• Written task a:
Convert the part of the plant collection rows that opens with the line containing "collection date: 1836-10-06/1836-10-09" and closes with the line containing "elevation (m): 900" into a Markdown table with the columns No. and Line. Leave out any blank lines.

LTT relief when land is transferred to a newly incorporated LLP
This page explains a specific Land Transaction Tax relief that can apply when land is moved into a limited liability partnership as part of its incorporation. The relief is narrow. It is aimed at cases where an existing partnership business is being put into LLP form without changing the partners’ underlying economic interests in a tax-driven way.
What this rule is about
Normally, transferring land to a limited liability partnership can be a land transaction for LTT purposes. This guidance deals with an exception. If certain conditions are met, relief may be claimed where a chargeable interest is transferred from a person to an LLP in connection with the LLP’s incorporation.
The rule is concerned with continuity. In broad terms, it looks at whether the same people who were partners before incorporation become the LLP members afterwards, and whether their interests remain the same unless any change was not made as part of a tax avoidance arrangement.
The guidance applies to LLPs formed under the Limited Liability Partnerships Act 2000. It also notes that, because of transitional provisions, an LLP incorporated under the Limited Liability Partnerships (Northern Ireland) Act 2002 is treated as if it were incorporated under the 2000 Act.
What the official source says
The Welsh Revenue Authority guidance says relief may be claimed if three conditions are all met.

• Written task b:
Transcribe the part of the LTT relief guidance that opens with the words "The rule is" and closes with "tax avoidance arrangement.".

[Dataset items]
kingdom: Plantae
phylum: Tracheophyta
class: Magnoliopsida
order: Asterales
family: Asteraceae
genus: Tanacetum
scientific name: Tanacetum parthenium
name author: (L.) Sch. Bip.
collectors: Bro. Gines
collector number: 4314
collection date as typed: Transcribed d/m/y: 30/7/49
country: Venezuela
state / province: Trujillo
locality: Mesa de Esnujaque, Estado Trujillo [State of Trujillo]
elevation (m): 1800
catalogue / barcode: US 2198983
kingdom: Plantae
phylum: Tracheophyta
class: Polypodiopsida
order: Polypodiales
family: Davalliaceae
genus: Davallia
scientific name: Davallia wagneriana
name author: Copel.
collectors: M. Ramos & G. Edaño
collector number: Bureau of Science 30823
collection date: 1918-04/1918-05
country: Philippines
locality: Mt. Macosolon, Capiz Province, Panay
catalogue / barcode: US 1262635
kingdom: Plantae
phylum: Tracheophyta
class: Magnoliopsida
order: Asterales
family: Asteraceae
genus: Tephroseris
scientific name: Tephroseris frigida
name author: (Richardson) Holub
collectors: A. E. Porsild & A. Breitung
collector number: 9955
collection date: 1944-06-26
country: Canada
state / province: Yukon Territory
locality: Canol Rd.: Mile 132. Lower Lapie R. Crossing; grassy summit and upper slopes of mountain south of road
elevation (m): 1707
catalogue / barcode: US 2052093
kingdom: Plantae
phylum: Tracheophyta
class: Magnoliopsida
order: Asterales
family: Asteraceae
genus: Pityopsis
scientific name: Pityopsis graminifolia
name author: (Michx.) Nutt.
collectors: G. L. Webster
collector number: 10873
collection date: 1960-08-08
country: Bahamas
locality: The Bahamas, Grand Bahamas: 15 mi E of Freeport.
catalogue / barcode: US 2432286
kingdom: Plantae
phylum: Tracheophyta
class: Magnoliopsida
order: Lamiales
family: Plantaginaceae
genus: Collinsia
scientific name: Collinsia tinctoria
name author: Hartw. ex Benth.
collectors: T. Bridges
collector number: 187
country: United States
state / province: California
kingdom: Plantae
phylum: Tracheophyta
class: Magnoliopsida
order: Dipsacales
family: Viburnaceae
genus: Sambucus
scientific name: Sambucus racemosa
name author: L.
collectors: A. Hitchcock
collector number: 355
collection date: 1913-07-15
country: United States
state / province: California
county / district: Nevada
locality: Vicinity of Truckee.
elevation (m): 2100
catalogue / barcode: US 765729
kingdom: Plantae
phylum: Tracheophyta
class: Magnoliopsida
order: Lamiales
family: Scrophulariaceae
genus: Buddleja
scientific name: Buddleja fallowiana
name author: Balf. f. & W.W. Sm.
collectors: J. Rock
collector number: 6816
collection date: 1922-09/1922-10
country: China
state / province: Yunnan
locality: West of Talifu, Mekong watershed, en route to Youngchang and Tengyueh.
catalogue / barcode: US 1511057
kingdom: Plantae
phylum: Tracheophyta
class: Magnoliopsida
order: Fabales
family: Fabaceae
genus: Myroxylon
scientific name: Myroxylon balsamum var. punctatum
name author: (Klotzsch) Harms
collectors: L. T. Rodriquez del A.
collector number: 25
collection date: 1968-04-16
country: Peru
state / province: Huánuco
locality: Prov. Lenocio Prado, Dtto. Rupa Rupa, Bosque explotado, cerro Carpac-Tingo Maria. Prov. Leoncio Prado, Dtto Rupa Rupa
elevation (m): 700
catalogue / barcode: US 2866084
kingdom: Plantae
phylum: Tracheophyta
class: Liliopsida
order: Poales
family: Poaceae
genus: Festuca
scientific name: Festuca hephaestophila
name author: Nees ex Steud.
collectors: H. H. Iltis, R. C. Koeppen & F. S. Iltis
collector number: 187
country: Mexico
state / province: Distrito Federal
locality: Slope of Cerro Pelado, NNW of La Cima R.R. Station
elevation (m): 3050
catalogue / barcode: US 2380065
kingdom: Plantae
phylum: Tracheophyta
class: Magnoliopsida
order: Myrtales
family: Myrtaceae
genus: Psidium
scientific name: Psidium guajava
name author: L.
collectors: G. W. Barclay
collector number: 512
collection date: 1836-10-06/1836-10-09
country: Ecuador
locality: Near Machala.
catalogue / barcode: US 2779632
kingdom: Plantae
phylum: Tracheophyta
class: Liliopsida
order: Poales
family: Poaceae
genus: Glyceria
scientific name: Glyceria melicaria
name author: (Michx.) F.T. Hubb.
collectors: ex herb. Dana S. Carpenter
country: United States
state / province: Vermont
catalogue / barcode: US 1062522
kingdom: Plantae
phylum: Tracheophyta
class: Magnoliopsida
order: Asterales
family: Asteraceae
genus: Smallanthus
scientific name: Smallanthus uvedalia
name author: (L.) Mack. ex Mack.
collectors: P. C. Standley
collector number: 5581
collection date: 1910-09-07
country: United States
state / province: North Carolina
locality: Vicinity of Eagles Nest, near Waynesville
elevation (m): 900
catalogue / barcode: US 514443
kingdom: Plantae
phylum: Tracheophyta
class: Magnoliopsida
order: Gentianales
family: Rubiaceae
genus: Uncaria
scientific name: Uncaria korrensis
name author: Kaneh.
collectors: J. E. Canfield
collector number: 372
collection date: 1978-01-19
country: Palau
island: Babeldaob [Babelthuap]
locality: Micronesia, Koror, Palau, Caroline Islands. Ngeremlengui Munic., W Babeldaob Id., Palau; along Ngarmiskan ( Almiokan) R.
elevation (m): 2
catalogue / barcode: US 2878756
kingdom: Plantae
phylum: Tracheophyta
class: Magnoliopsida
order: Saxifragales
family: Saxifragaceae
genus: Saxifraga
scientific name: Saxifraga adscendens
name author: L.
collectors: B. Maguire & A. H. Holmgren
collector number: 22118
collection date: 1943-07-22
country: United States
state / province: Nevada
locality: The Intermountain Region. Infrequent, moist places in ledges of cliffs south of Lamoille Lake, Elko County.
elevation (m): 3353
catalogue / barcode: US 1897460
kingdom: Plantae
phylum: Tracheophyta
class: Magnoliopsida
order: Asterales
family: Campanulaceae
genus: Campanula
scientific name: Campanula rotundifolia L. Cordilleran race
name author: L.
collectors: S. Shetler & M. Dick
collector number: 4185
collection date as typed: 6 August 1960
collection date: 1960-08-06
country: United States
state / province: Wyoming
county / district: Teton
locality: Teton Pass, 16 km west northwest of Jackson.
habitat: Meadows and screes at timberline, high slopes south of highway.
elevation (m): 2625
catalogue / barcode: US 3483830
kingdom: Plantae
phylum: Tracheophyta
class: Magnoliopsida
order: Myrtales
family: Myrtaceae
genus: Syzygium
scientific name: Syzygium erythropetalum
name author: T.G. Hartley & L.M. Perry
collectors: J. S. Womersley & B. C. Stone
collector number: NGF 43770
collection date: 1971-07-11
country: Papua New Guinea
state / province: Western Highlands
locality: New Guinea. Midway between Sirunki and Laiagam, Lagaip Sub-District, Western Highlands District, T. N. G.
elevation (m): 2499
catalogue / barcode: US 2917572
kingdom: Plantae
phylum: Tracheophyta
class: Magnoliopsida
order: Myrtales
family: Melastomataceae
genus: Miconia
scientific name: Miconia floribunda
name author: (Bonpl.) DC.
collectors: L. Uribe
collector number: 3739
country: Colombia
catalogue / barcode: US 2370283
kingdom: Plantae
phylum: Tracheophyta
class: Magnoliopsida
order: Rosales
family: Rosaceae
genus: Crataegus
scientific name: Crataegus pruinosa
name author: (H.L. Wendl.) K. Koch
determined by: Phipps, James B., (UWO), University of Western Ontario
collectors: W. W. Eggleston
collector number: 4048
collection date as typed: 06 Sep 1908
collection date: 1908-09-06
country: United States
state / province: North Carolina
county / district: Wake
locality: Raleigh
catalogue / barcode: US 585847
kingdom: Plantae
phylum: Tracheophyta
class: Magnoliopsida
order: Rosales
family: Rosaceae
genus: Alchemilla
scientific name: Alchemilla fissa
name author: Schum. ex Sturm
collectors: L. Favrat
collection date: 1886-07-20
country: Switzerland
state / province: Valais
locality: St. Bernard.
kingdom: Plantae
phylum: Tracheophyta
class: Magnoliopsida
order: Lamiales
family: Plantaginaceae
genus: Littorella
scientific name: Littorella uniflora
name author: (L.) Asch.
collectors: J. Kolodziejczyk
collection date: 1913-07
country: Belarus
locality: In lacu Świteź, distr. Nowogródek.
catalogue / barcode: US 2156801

• Exercise solution a:
| No. | Line |
|---|---|
| 1 | collection date: 1836-10-06/1836-10-09 |
| 2 | country: Ecuador |
| 3 | locality: Near Machala. |
| 4 | catalogue / barcode: US 2779632 |
| 5 | kingdom: Plantae |
| 6 | phylum: Tracheophyta |
| 7 | class: Liliopsida |
| 8 | order: Poales |
| 9 | family: Poaceae |
| 10 | genus: Glyceria |
| 11 | scientific name: Glyceria melicaria |
| 12 | name author: (Michx.) F.T. Hubb. |
| 13 | collectors: ex herb. Dana S. Carpenter |
| 14 | country: United States |
| 15 | state / province: Vermont |
| 16 | catalogue / barcode: US 1062522 |
| 17 | kingdom: Plantae |
| 18 | phylum: Tracheophyta |
| 19 | class: Magnoliopsida |
| 20 | order: Asterales |
| 21 | family: Asteraceae |
| 22 | genus: Smallanthus |
| 23 | scientific name: Smallanthus uvedalia |
| 24 | name author: (L.) Mack. ex Mack. |
| 25 | collectors: P. C. Standley |
| 26 | collector number: 5581 |
| 27 | collection date: 1910-09-07 |
| 28 | country: United States |
| 29 | state / province: North Carolina |
| 30 | locality: Vicinity of Eagles Nest, near Waynesville |
| 31 | elevation (m): 900 |

• Exercise solution b:
The rule is concerned with continuity. In broad terms, it looks at whether the same people who were partners before incorporation become the LLP members afterwards, and whether their interests remain the same unless any change was not made as part of a tax avoidance arrangement.